I know all I do is talk about parenting now. And my kid. And post pictures of my kid. And talk about stuff relating to my kid.
I can't be sorry because this blog is about my life. And from now on, my daughter is my life. So that's what I like to talk about. Because she's - quite literally - all I think about now. Even if she's not with me, I'm always worrying if she's okay. Or if she's behaving. Or if she got a nap. Or if she's eating. Or if she has poop running up her back [it's happened more often than not since starting solids].
The other morning when I was getting ready for work, Matt randomly said something to me about the shots he had to give me during my pregnancy with Adelaide. And I had to think really hard about it.
"What did I have to get those for again?" I asked him.
"Oh yeah." I recalled. And it all came flooding back.
I have this really silly thing called PCOS, which I think I've mentioned before. And it was the cause of our initial 2-year failure to get pregnant. And when my little weasel decided she wanted to surprise the crap out of us, I had to get progesterone shots [progesterone runs low in us weirdos with PCOS] to make sure she was safe in there. Low progesterone often leads to miscarriage, so those with PCOS are particular susceptible to miscarriage due to their inherently low progesterone.
Anyway, like I said, all of this came flooding back.

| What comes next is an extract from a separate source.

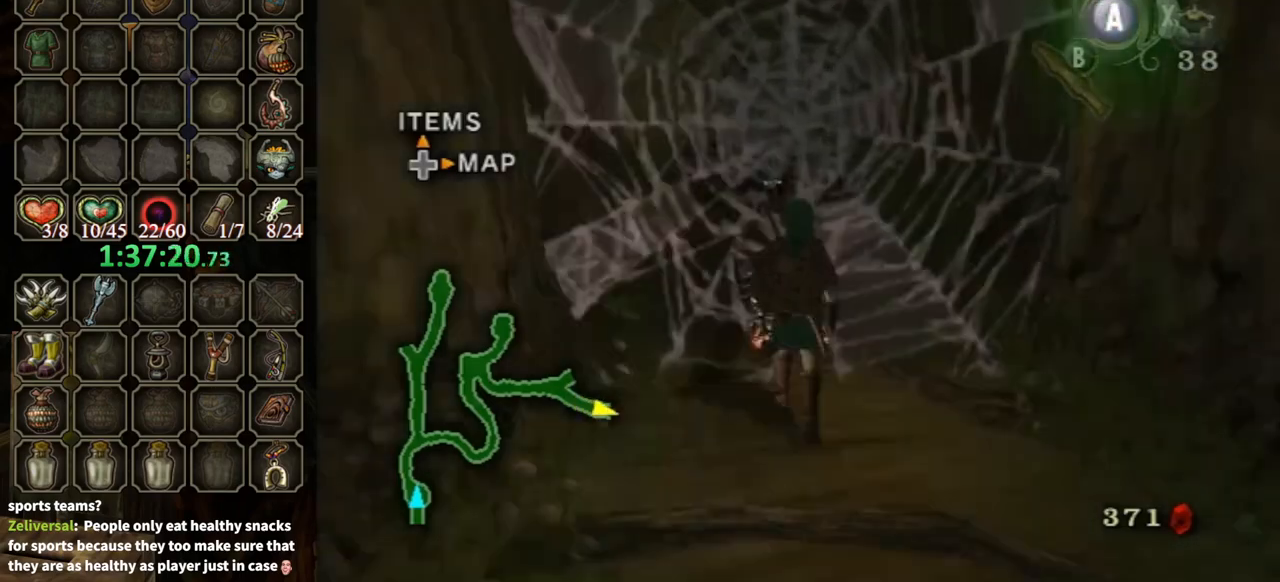
{"buttons": [], "left_stick": "down-left", "right_stick": "center", "events": [[133, "left_stick", "center"], [233, "left_stick", "down-left"]]}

And I was remembering how absolutely miserable that time in my life was. As if the nausea and back pain and core pain and rib-kicking wasn't miserable enough, but I had to get a shot in my ass every day, which is about as pleasant as it sounds. Lest we forget my poor husband, who actually had to give me the shot. We teased that he actually enjoyed causing me pain, but I know that it probably hurt him more than it hurt me.
But I did it. Because I wanted to keep my daughter safe and growing and healthy. And at the time it seemed like the worst thing in my life. But now? Now, a year later, I had totally forgotten about it. So much that my husband had to remind me why I even had to get the shots in the first place!
This is all a metaphor, if you're not grasping that yet.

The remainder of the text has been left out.